I'm writing a function that is supposed to return the median of a list (I know such a function already exists, but I need to create one myself).
What I have is:
newMedian[list_] :=
If[Length[list]/2 == 0,
1/2*(list[[(Length[list]/2) + 1]] + list[[(Length[list])/2]])
, list[[(Length[list] + 1)/2]]]
if the list has an off number of members (condition is false), it evaluates as expected.
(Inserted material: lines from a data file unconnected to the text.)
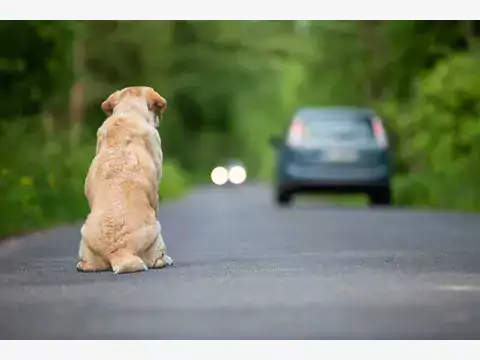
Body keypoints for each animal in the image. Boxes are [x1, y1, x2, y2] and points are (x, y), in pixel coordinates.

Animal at [75, 86, 172, 274]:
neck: (128, 112)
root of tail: (120, 252)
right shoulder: (155, 193)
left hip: (84, 234)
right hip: (156, 229)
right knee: (156, 258)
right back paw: (165, 260)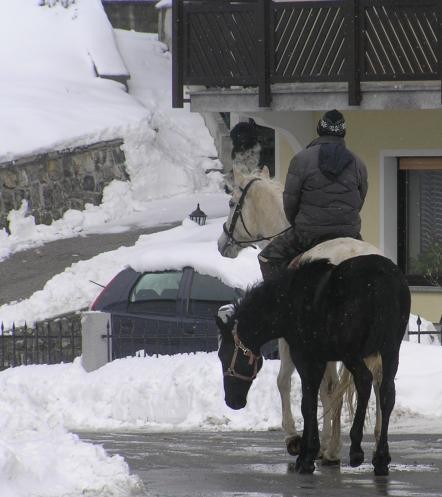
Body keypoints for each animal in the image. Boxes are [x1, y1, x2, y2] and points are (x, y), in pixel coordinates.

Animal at [218, 167, 384, 462]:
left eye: (231, 203)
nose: (222, 242)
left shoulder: (290, 338)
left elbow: (286, 381)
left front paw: (297, 438)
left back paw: (331, 447)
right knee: (376, 381)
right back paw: (373, 444)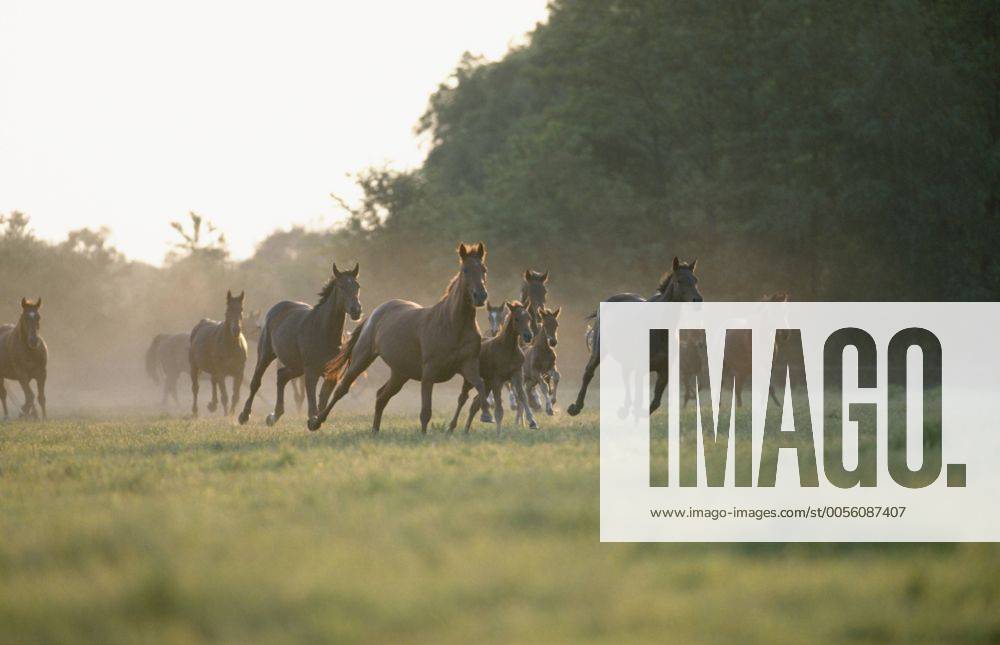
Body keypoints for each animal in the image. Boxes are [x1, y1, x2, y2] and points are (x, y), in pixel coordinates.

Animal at [238, 262, 362, 429]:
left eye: (357, 286)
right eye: (341, 286)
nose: (356, 310)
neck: (323, 331)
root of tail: (277, 307)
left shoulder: (332, 374)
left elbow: (323, 399)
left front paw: (317, 421)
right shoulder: (311, 372)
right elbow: (312, 399)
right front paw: (312, 420)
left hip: (296, 366)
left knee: (281, 376)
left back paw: (274, 416)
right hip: (266, 355)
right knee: (256, 383)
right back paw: (244, 416)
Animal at [315, 242, 489, 434]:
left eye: (484, 269)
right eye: (465, 270)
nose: (481, 296)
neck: (452, 324)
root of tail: (374, 313)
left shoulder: (468, 365)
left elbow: (480, 384)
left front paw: (486, 415)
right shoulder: (429, 373)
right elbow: (425, 411)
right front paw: (423, 436)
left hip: (400, 373)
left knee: (381, 396)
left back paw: (375, 431)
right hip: (362, 359)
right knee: (342, 389)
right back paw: (315, 422)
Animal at [448, 301, 536, 433]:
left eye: (529, 318)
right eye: (516, 318)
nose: (528, 336)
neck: (508, 349)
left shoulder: (517, 374)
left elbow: (522, 396)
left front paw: (532, 422)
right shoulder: (497, 380)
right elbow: (499, 409)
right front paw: (498, 433)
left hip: (486, 383)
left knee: (475, 404)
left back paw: (466, 431)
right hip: (471, 380)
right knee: (463, 399)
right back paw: (451, 427)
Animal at [566, 257, 703, 417]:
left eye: (695, 280)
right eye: (679, 280)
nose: (698, 300)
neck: (659, 330)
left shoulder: (664, 371)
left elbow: (655, 402)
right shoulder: (641, 368)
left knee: (626, 378)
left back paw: (625, 408)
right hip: (599, 351)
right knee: (589, 373)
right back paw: (575, 407)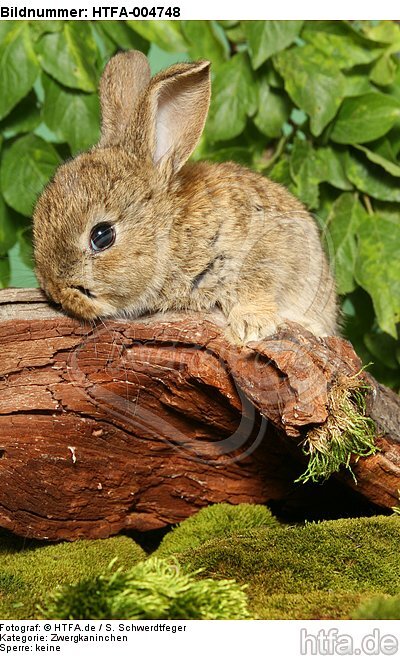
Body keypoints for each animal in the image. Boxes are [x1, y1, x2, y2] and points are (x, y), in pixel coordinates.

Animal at [32, 49, 338, 346]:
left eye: (102, 236)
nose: (55, 290)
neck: (173, 232)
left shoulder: (262, 251)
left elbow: (258, 285)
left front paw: (250, 326)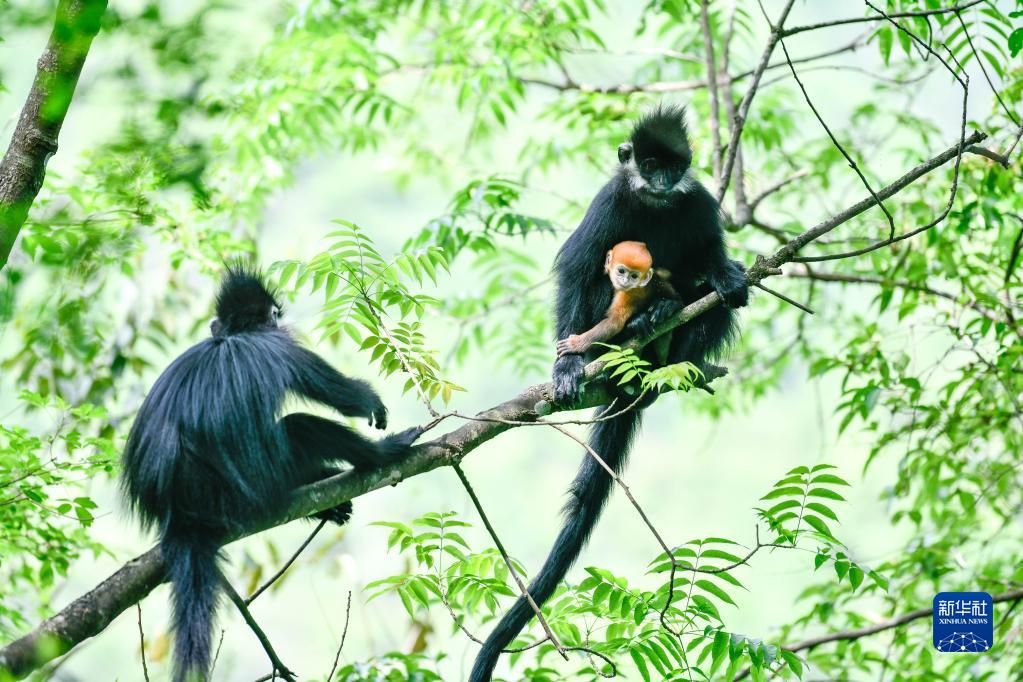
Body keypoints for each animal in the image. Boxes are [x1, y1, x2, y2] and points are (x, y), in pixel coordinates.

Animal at [468, 102, 748, 682]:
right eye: (649, 164)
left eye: (675, 166)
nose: (662, 181)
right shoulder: (608, 202)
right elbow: (578, 268)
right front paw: (568, 361)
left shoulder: (698, 201)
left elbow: (711, 256)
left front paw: (726, 275)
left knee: (704, 300)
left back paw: (673, 335)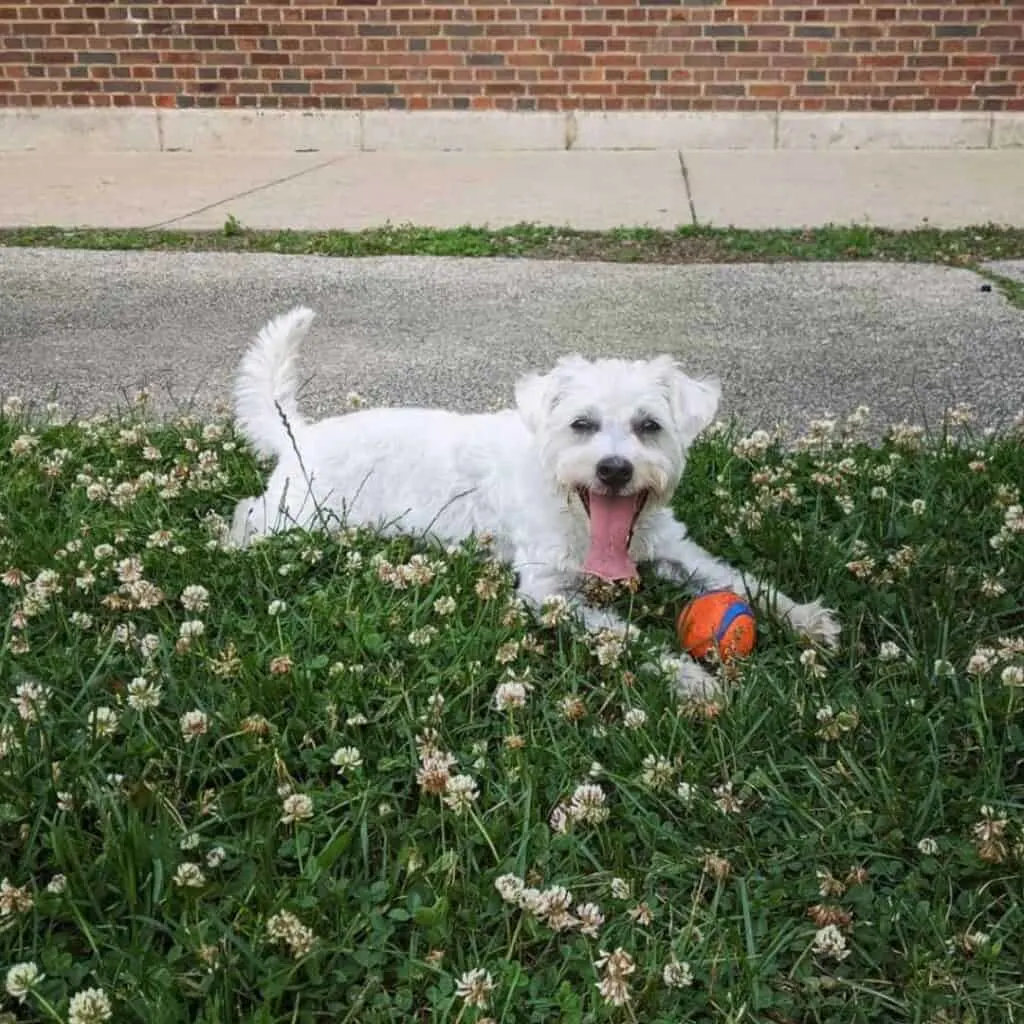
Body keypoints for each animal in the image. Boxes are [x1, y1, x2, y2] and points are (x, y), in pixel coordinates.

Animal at [230, 305, 839, 696]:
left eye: (649, 426)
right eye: (581, 424)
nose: (613, 469)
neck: (584, 521)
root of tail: (299, 434)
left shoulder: (676, 549)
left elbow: (740, 580)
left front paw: (806, 618)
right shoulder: (547, 592)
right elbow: (624, 635)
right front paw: (688, 677)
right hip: (299, 517)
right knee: (244, 513)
If it's even, however,
newMedian[{1, 2, 3, 4}] returns:
Part::pspec: Part specification 5/2 is neither an integer nor a list of integers.
BUT
list={1,2,3,4};
1/2*(list[[(Length[list]/2) + 1]] + list[[(Length[list])/2]])
returns 5/2, as expected so that code is right.
It seems likes its actually evaluating the false part of the code (trying to find the 5/2'ith element in a list), even though the condition is true.
What's going on here?
Thanks